Dr Lincoln Stamp at the Murdoch Institute and Ryo Hotta developed techniques for isolating neural stem cells from the gut of embryonic and early post-natal mice and growing neurospheres.

Professor John Furness, co-director of the department’s autonomic neuroscience and pain and sensory mechanisms laboratories, then devised a method for implanting the neurospheres into the colons of wild-type mice. They were astonished to find that neurosphere-derived cells had migrated a significant distance over the next three weeks.

“Neurons formed by a single neurosphere covered an area of about 10 square millimetres. The neurites from the graft-derived neurons grew even further,” says Young. “Electrophysiology experiments performed by Dr Jaime Foong in the Departments of Anatomy and Cell Biology and Physiology showed that the neurosphere-derived neurons fired action potentials and received inputs.

“We have a mouse model of Hirschsprung’s disease, so the key experiments now are to implant neurospheres in the distal colon of these mice and determine whether the transplanted cells give rise to neurons and circuits that can generate propulsive motility events.

“We are currently working on Hirschsprung’s disease to show proof of principle that cell therapy can be used to treat patients with motility disorders caused by diseases of neurons in the gut.

“Ultimately, we might be able to implant neural stem cells into the oesophagus of patients with achalasia to restore swallowing, but we would need to generate the correct type of differentiated neuron. To do that, we would need to achieve correct transcriptional control over the differentiation of the neural stem cells.

“It’s going to be challenging to treat Hirschsprung’s disease or achalasia in humans, because of the scaling problem. It’s fantastic that neural stem cells migrate and cover 10 square millimetres in mice, but the human colon is much longer and broader.

“Another problem with human patients is that we would need to use patient-derived cells to prevent immune rejection of the graft, and there are probably 12 different mutations that cause the disorder, so we might need to correct the mutation in the patient’s neural stem cells before transplanting them.

“The first thing we have to show in the Hirschsprung’s model mouse is that the transplanted cells actually restore colon motility. So far we have only demonstrated migration, differentiation and correct electrophysiological characteristics.

“But with the help of John Furness and Dr Alan Lomax, a neurophysiologist from Queens University in Canada who is currently doing a sabbatical at the University of Melbourne, we’re setting up to do motility experiments.

“The small scale of the gut explants makes it difficult to do physiological experiments, but if we can show transplanted cells restore motility in vivo, things might proceed fairly fast. Size is the issue if we want to translate these results to humans, but one way to proceed is to trial the approach on humans who become incontinent after suffering damage to the distal colon during surgery for Hirschsprung’s disease.

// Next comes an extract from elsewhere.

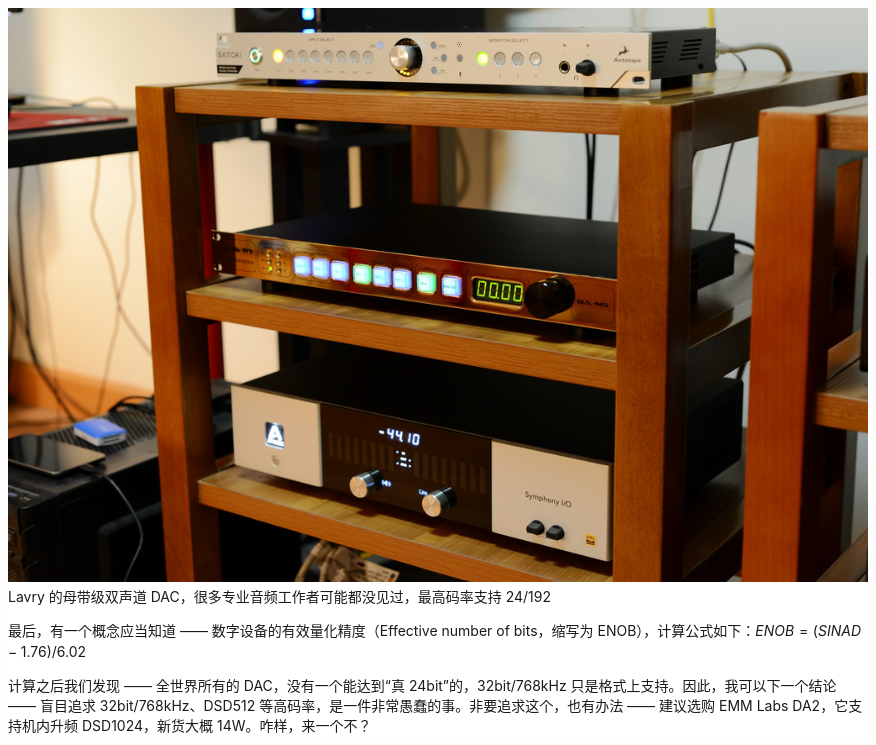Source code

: ![27](<../../assets/Popular%20Science%20and%20Miscellaneous%20Talks%20on%20Planar%20Magnetic%20Headphones%20(Part%202)/27.jpg>)  
Lavry 的母带级双声道 DAC，很多专业音频工作者可能都没见过，最高码率支持 24/192

最后，有一个概念应当知道 —— 数字设备的有效量化精度（Effective number of bits，缩写为 ENOB），计算公式如下：$ENOB=(SINAD-1.76)/6.02$

计算之后我们发现 —— 全世界所有的 DAC，没有一个能达到“真 24bit”的，32bit/768kHz 只是格式上支持。因此，我可以下一个结论 —— 盲目追求 32bit/768kHz、DSD512 等高码率，是一件非常愚蠢的事。非要追求这个，也有办法 —— 建议选购 EMM Labs DA2，它支持机内升频 DSD1024，新货大概 14W。咋样，来一个不？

“For our mouse model John Furness developed a technique in which we anaesthetise the mouse, expose the distal colon, and make a pocket between muscle layers in the colon with fine forceps. We implant the neurospheres in the pocket, between the muscle layers, but the pocket restricts them to a fairly small area. We need to enlarge the area if the therapy is to restore motility.

“In place of implanting neurospheres in pockets, we’re now experimenting with injecting dissociated cells with a microsyringe over a much larger area, to see if the cells spread out between the layers.”

Young’s team has enjoyed promising early progress towards an effective stem cell therapy for Hirschsprung’s disease. However, technical challenges involved in correcting causative mutations in stem cells, and ensuring implants successfully colonise the paralysed distal colon, mean it will be at least five years before the first clinical trials begin in human volunteers.